IDC estimates that average PC selling prices will rise by up to 8% in 2026. At the same time, a curious trend has emerged. Some makers are starting to sell computers with no memory installed to keep the sticker price low on paper. To actually use the machine you have to buy memory separately, which makes the true total cost of the deal far less transparent right now.
Smartphones: less memory and higher prices
Xiaomi president Lu Weibing has already officially warned that the company's phones will get more expensive. The Xiaomi 17 Ultra rose by roughly 10%. Samsung is weighing price increases of up to 10% for the Galaxy S26 and its new foldables (Z Fold and Flip 8). According to TrendForce analysis, budget Android phones face a return to 4 GB of RAM as the base configuration, simply because memory is too expensive to build cheap, high-capacity models.
IDC and Counterpoint rate 2026 as one of the worst decades for smartphone sales, with a decline of up to 12–13%. Consumers are postponing purchases in hopes of a price drop. That hope is misplaced, however, because under shortage conditions no cheapening will come in the near term.
Consoles: the big three have already raised prices
Game consoles are RAM-ageddon's most visible victim, because modern consoles need large amounts of fast memory. All three market leaders have raised prices and given an official justification:
- PlayStation 5 (from April 2, 2026): the disc edition costs €649 instead of €549, the Digital Edition €599, the Pro €899. This is already the second hike in less than a year
- Xbox Series S/X (from August 1, 2026): a price increase of 100–150 dollars. Microsoft itself stated that the prices of memory and storage have risen more than 2.5-fold, and expects a further doubling by autumn 2027
- Nintendo Switch 2 (US from September 1, 2026): $499 instead of $449, and in Europe from €469.99 to €499.99. The official explanation points directly to the memory shortage
The pricing pressure behind all three makers has the same root. Memory producers have prioritized their capacity for data centers, and consumer tech has to wait in line.
How long will this last?
The news isn't good: a long time. Samsung and SK Hynix have publicly stated that 2026 production capacity is essentially already sold. Gartner and Counterpoint estimate that a realistic price decline won't arrive before the end of 2027, and more likely only in 2028. Don't count on a short-term price crash. On the contrary, the trend stays upward until the wave of investment in AI infrastructure begins to cool.
What should you do as a buyer right now?
The market consensus (recommendations from Tom's Hardware, Notebookcheck, IDC and analysis houses) offers several practical pointers:
- Buy the tech you need now rather than later. Putting it off 12 months is very unlikely to bring a price drop — quite the opposite.

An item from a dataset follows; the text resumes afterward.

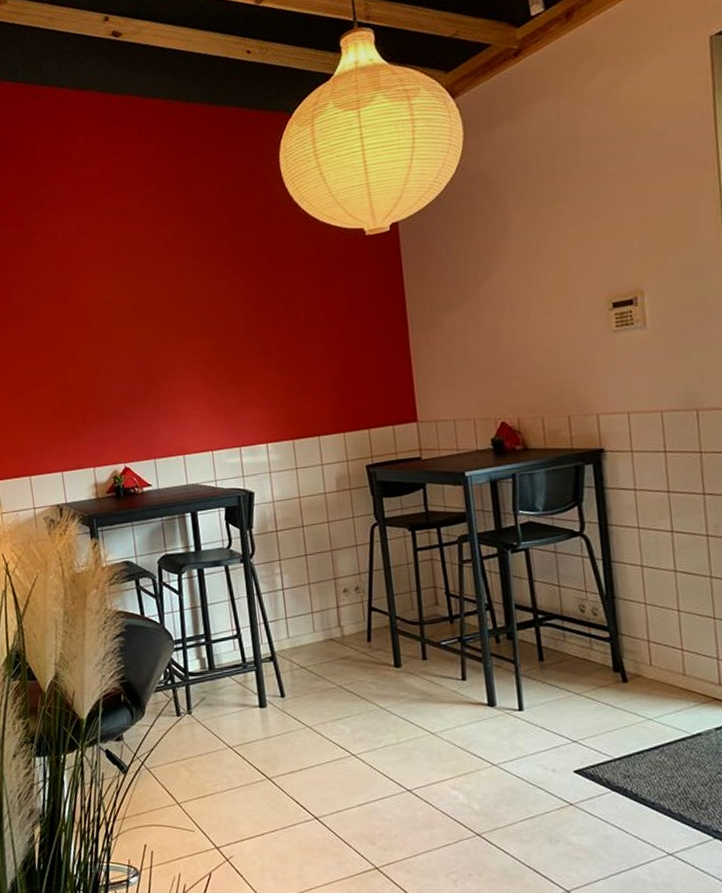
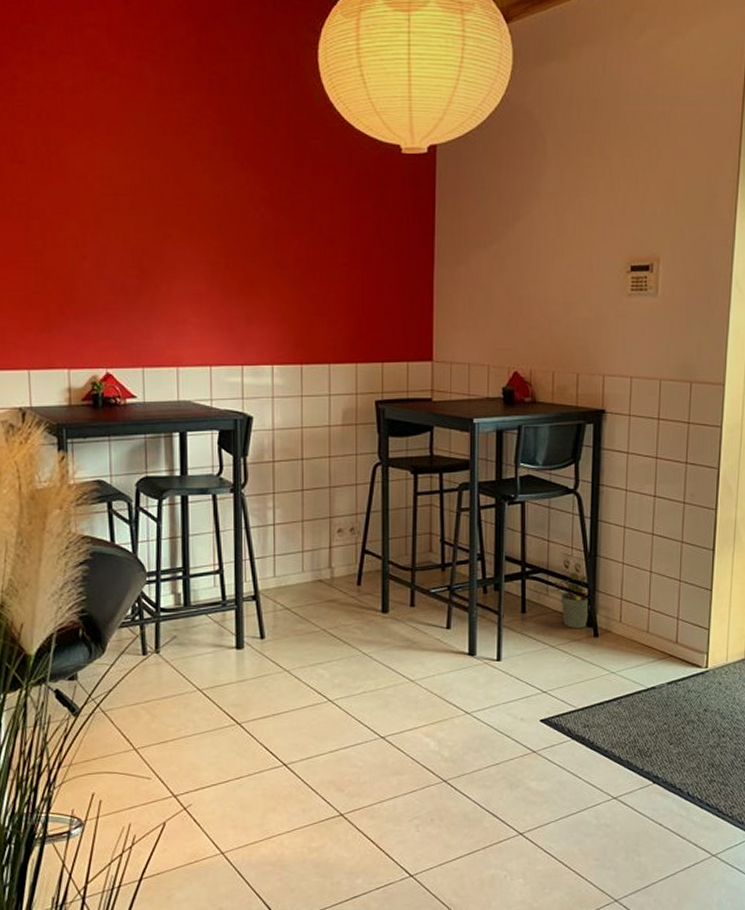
potted plant: none [569,616,614,674] -> present [552,572,590,628]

- DDR4 memory for an old system or a NAS is worth buying immediately. DDR4 is gradually being phased out of production, stocks are shrinking and prices are rising along with DDR5.

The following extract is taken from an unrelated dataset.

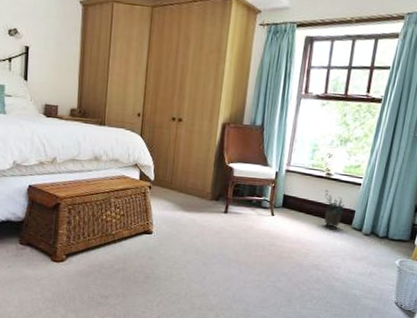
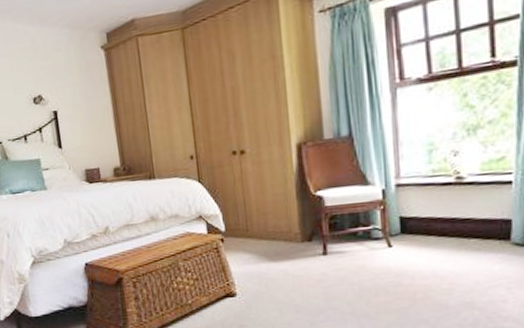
potted plant: present [324,190,345,228] -> none [458,199,495,248]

- Check your smartphone's exact memory configuration, not last year's spec sheets. Some makers have cut RAM within the very same model without changing its name.
- When choosing an SSD, weigh Gen4 NVMe against Gen5. In real-world tasks the performance gap is minimal but the price gap is large, so Gen4 is the more sensible choice right now.

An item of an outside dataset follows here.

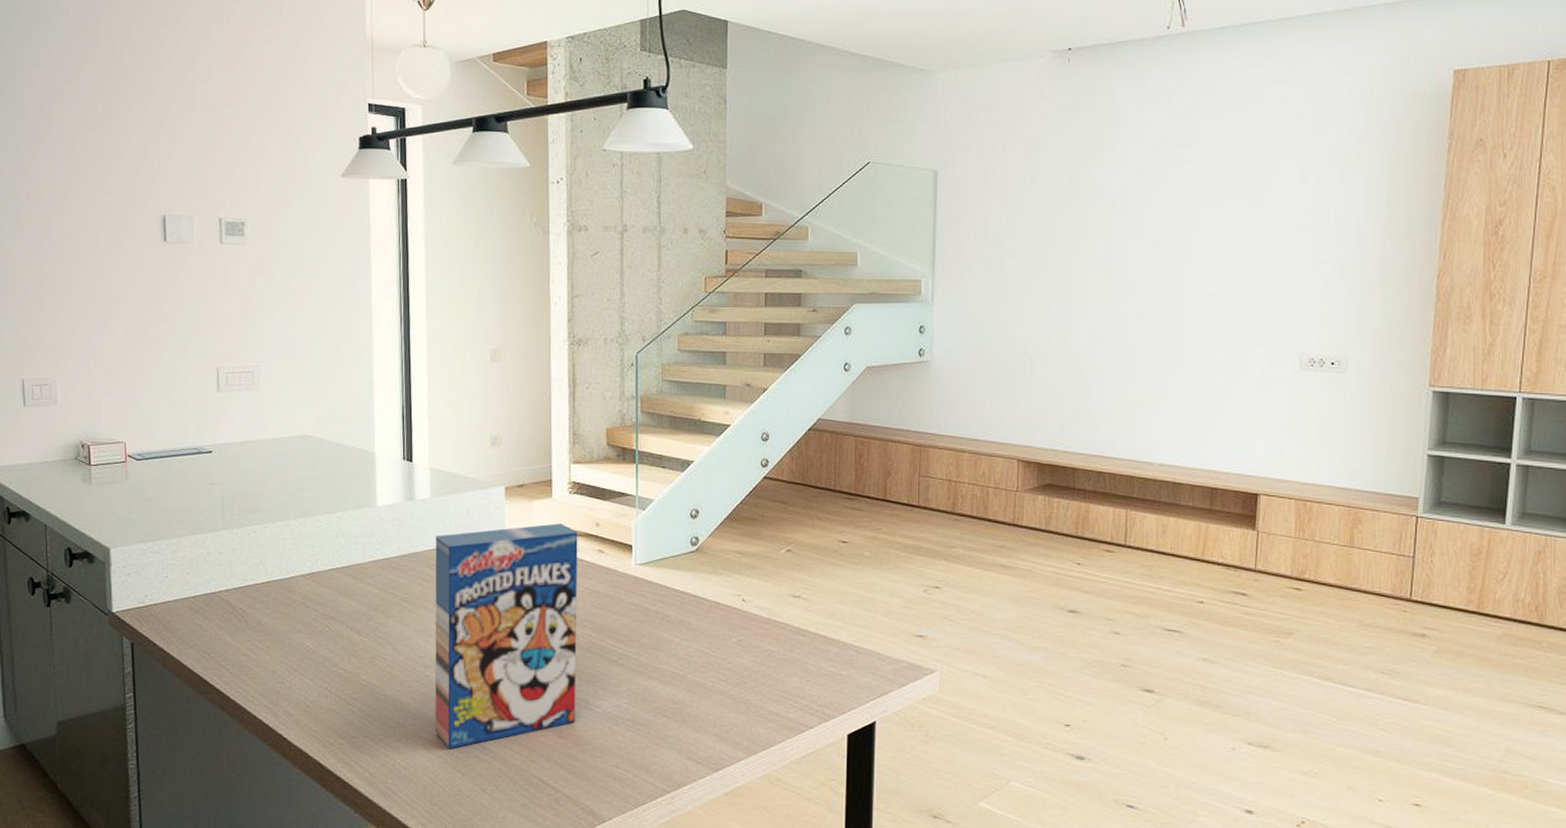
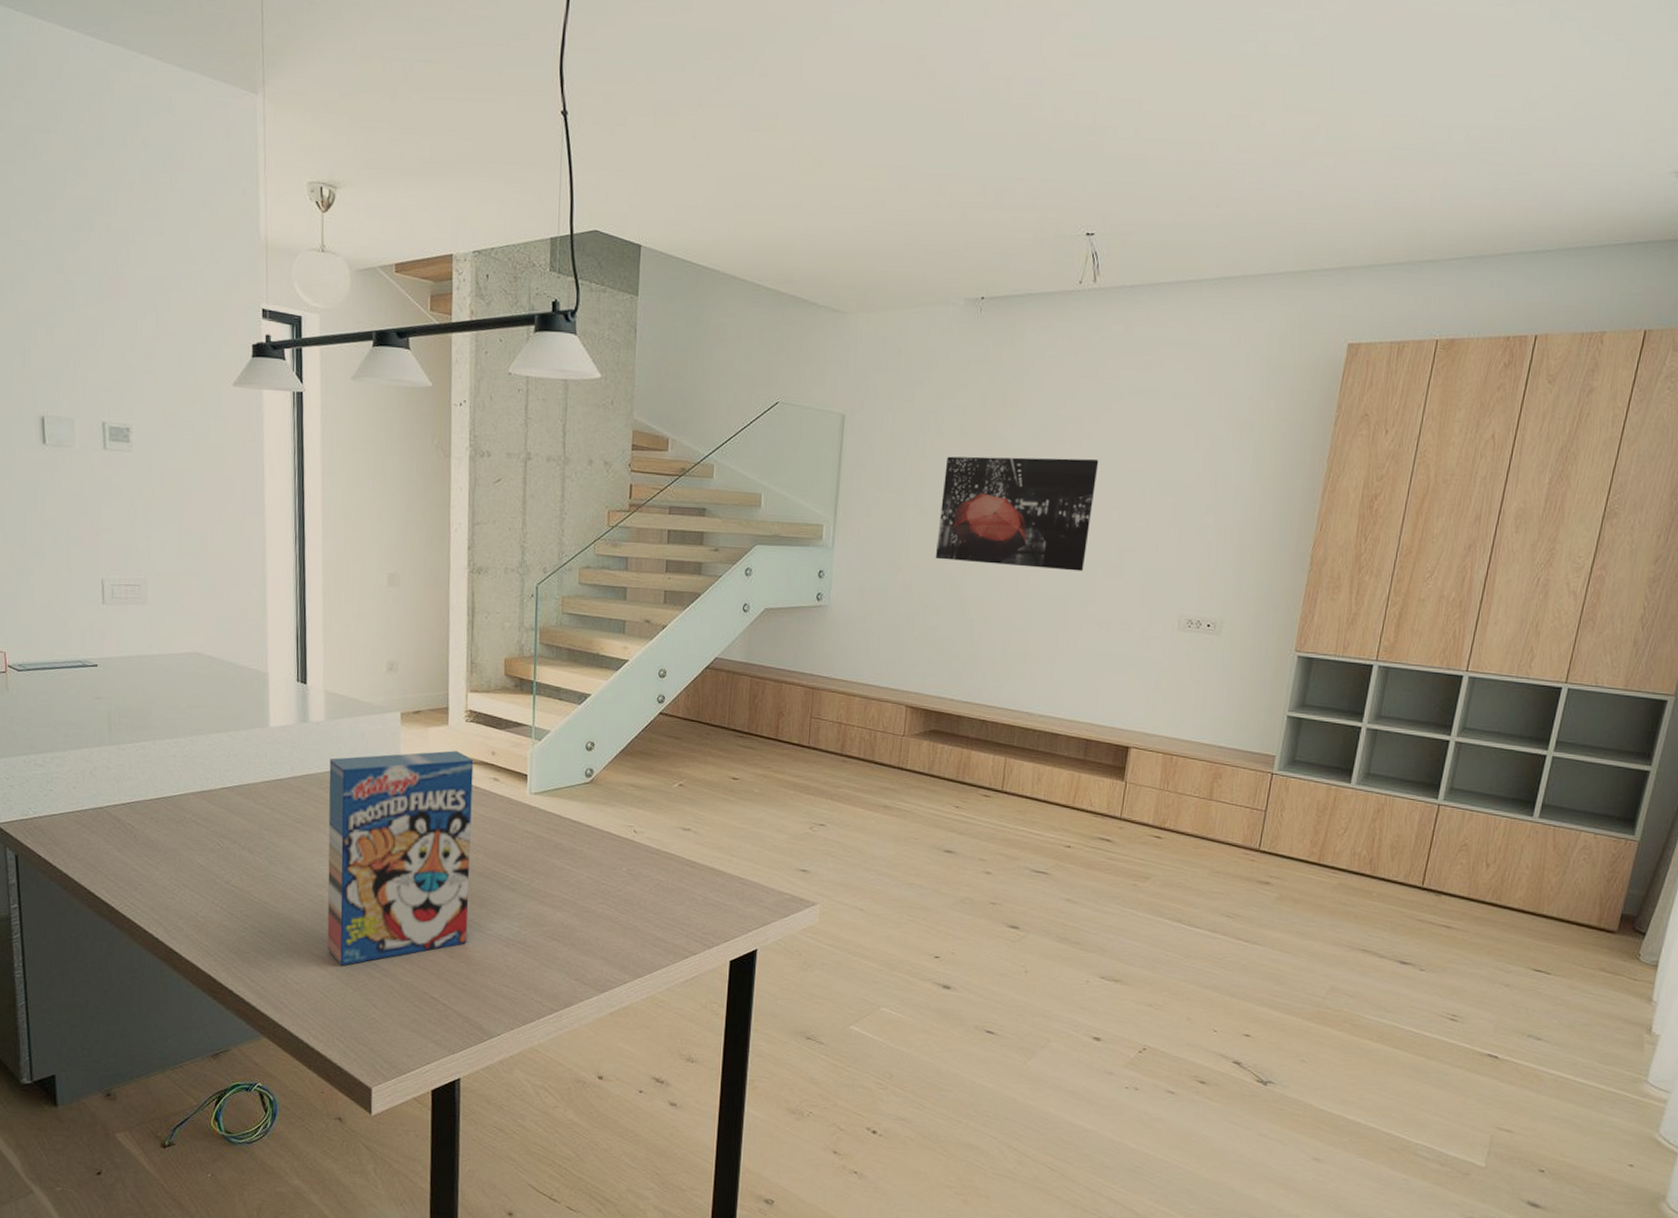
wall art: none [1038,200,1202,314] -> present [935,456,1099,572]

- When buying a console, bear in mind that the PS5, Xbox and Switch 2 all recently raised prices. Further hikes are likely, so if you're planning to buy one, decide sooner.
Summary
RAM-ageddon 2026 is not media panic but a genuine structural problem in the market that will take years to resolve. AI infrastructure is competing with consumer tech for the same raw material, and memory makers have clearly decided whose orders matter more. For the buyer it means decisions should be made quickly, and no one is likely to gain from a long wait — whether the topic is laptops, smartphones or consoles.